Ben Salter
Subscribe
X

Get the latest from Beat

Ben Salter

bensalter3med.jpg

“I’ve wanted to do solo albums forever (and) felt it was time to release this record for a number of reasons,” says Salter. “I’ve been playing for the Gin Club for ages, and kept putting it off, putting it off and then one day I thought, ‘Now’. The time seemed right, and the opportunity to work with [co-producer] Gareth [Liddiard] came up and I thought, ‘now or never’.”

According to industry gossip, Salter has been threatening to release a solo record for the past decade. The songs on The Cat have been collected over years of writing and recording for other projects, and are accordingly eclectic. “Some of them are very old,” he agrees. “They span my career. I wrote them and then either by design or by accident they not been included on the albums of my other bands. Either they wouldn’t work on say, a Gin Club record and were put aside, or I deliberately put them aside thinking I was going to record them one day.

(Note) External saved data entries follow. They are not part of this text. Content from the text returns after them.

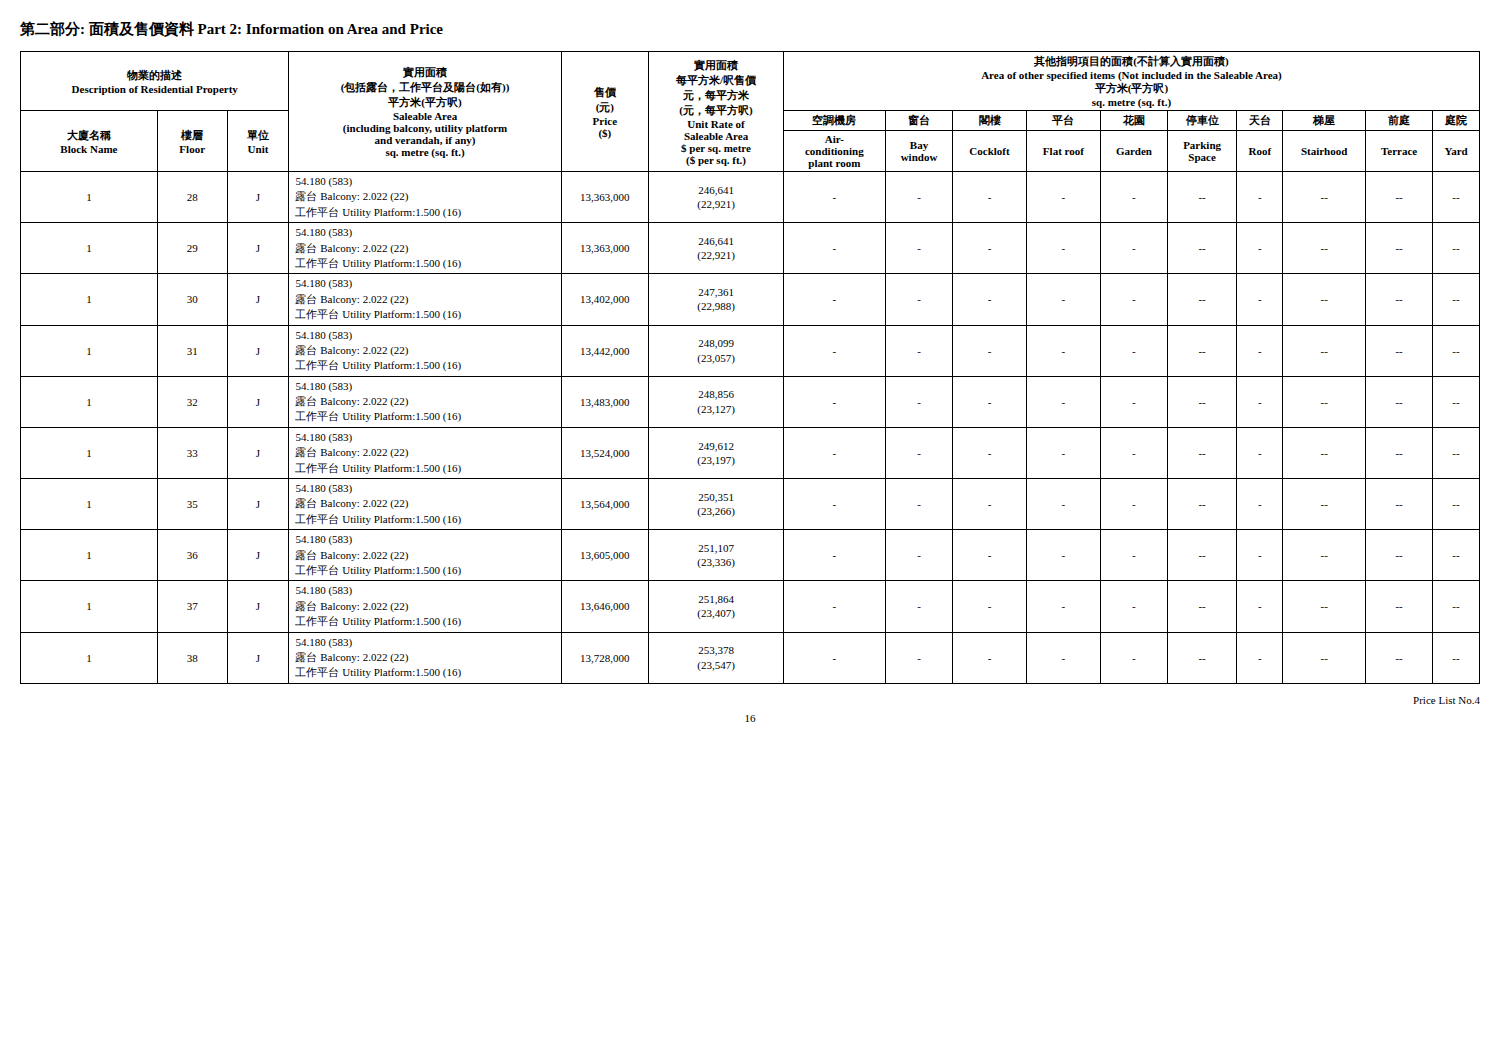第二部分: 面積及售價資料 Part 2: Information on Area and Price
| 物業的描述 Description of Residential Property | 實用面積 (包括露台，工作平台及陽台(如有)) 平方米(平方呎) Saleable Area (including balcony, utility platform and verandah, if any) sq. metre (sq. ft.) | 售價 (元) Price ($) | 實用面積 每平方米/呎售價 元，每平方米 (元，每平方呎) Unit Rate of Saleable Area $ per sq. metre ($ per sq. ft.) | 其他指明項目的面積(不計算入實用面積) Area of other specified items (Not included in the Saleable Area) 平方米(平方呎) sq. metre (sq. ft.) |
| --- | --- | --- | --- | --- |
| 大廈名稱 Block Name | 樓層 Floor | 單位 Unit | 空調機房 | 窗台 | 閣樓 | 平台 | 花園 | 停車位 | 天台 | 梯屋 | 前庭 | 庭院 |
| Air- conditioning plant room | Bay window | Cockloft | Flat roof | Garden | Parking Space | Roof | Stairhood | Terrace | Yard |
| 1 | 28 | J | 54.180 (583) 露台 Balcony: 2.022 (22) 工作平台 Utility Platform:1.500 (16) | 13,363,000 | 246,641 (22,921) | - | - | - | - | - | -- | - | -- | -- | -- |
| 1 | 29 | J | 54.180 (583) 露台 Balcony: 2.022 (22) 工作平台 Utility Platform:1.500 (16) | 13,363,000 | 246,641 (22,921) | - | - | - | - | - | -- | - | -- | -- | -- |
| 1 | 30 | J | 54.180 (583) 露台 Balcony: 2.022 (22) 工作平台 Utility Platform:1.500 (16) | 13,402,000 | 247,361 (22,988) | - | - | - | - | - | -- | - | -- | -- | -- |
| 1 | 31 | J | 54.180 (583) 露台 Balcony: 2.022 (22) 工作平台 Utility Platform:1.500 (16) | 13,442,000 | 248,099 (23,057) | - | - | - | - | - | -- | - | -- | -- | -- |
| 1 | 32 | J | 54.180 (583) 露台 Balcony: 2.022 (22) 工作平台 Utility Platform:1.500 (16) | 13,483,000 | 248,856 (23,127) | - | - | - | - | - | -- | - | -- | -- | -- |
| 1 | 33 | J | 54.180 (583) 露台 Balcony: 2.022 (22) 工作平台 Utility Platform:1.500 (16) | 13,524,000 | 249,612 (23,197) | - | - | - | - | - | -- | - | -- | -- | -- |
| 1 | 35 | J | 54.180 (583) 露台 Balcony: 2.022 (22) 工作平台 Utility Platform:1.500 (16) | 13,564,000 | 250,351 (23,266) | - | - | - | - | - | -- | - | -- | -- | -- |
| 1 | 36 | J | 54.180 (583) 露台 Balcony: 2.022 (22) 工作平台 Utility Platform:1.500 (16) | 13,605,000 | 251,107 (23,336) | - | - | - | - | - | -- | - | -- | -- | -- |
| 1 | 37 | J | 54.180 (583) 露台 Balcony: 2.022 (22) 工作平台 Utility Platform:1.500 (16) | 13,646,000 | 251,864 (23,407) | - | - | - | - | - | -- | - | -- | -- | -- |
| 1 | 38 | J | 54.180 (583) 露台 Balcony: 2.022 (22) 工作平台 Utility Platform:1.500 (16) | 13,728,000 | 253,378 (23,547) | - | - | - | - | - | -- | - | -- | -- | -- |
Price List No.4
16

“Structurally, the songs are quite similar to work I’ve done before. I wanted this record to be special – I didn’t want it to be a boring singer-songwriter thing. The arrangements are where you make a difference.”

To that end he recorded and produced it with Gareth Liddiard and Robert F. Cranny at Liddiard’s rural studio in Havilah, Victoria, recruiting players ranging from other Gin Clubbers to legendary jazz saxophonist Julien Wilson. “It was a bit like assembling the A-Team,” Salter recalls. “I was mates with Liddiard and I knew he had a Protools rig. I started sending him demos and he was into it, luckily – it was a bit scary, because you just assume that Liddiard doesn’t like pop music. Gaz was very good at helping me when I needed it and letting me do my own thing when I needed that.”

The slightly schizophrenic mix of instruments – minimalist drumkits, hurdy gurdy, saxophone, Swedish bagpipes – and musicians helped record the songs in a blend of avant-garde pop, rock and folk, which captures an element of spontaneity that is reminiscent of Salter’s work with The Young Liberals.

“I wanted to introduce that chaotic element. I didn’t let the band hear the songs prior to the recording. I had vague ideas of where I wanted parts to be, then I gave them the chords and ran it through their headphones and let them do their own thing. It was a bit of a gamble, but the results were awesome. I’ve found that a little bit of improvising keeps the spontaneity in it, and it helped me discover new bits of songs like The Coward and I’m Not Ashamed. The lyrical themes on this record are very close to my heart, so to capture a bit of that energy was amazing.”

Equal parts suburban Brisbane ennui and cock-eyed McGowenesque broken genius, Salter writes about the everyday with a lyrical flourish and clarity of vision that is breathtaking in its scope but invigoratingly free of pretension. He cut his teeth busking as a teenager on the Queen Street Mall in Brisbane, covering Beatles and Radiohead tracks. While his songs have gotten more sophisticated over the years and he’s become something of a cult figure, he’s retained an uncanny ability to frame the everyday in a way that articulates vital truths about the human condition. Take the song The Cat from this record, a study in revenge and longing as well as a fun tune about a housecat.

Given that Salter nominated this track as one of his favourites, along with his habit of Tweeting and Facebooking about his cat Stubbs, I ask if Stubbs served as his muse on this record. Salter denies it. “Most of these songs were written before the cat. It’s not even about cats, it’s using the image of a bird watching a cat as a metaphor.” Salter tells me, not entirely convincingly. Of Stubbs, he will confess: “I get teased a bit because I’m a bit of a sook for the cat, but when people meet her they understand.”

A similar sentiment could apply to Salter’s work. Whatever the idiosyncracies of Salter’s creative process, it speaks volumes of his work that he was able to not only able to summon his A-team to record the album, but that he was able to fund the venture entirely on the basis of his fans’ faith. Crowd-funding supplied him with the cash to produce the record, sourced from fans who were reimbursed with a completed record – a gamble that requires a reputation like that Salter has cultivated to pay off.

“I think it’s (crowd funding) awesome. We’re just about to launch a Gin Club project on the same basis. It was a wonderful way to do it because it’s about having people ready to take a punt and pay for something before it’s made, and it kept money coming in right when I needed it and really it saved my arse. It’s actually a pre-sale, it’s about people investing in you, so it’s not like a charity. I think once people get the vinyl in their hot little hands they’ll be happy with the product.”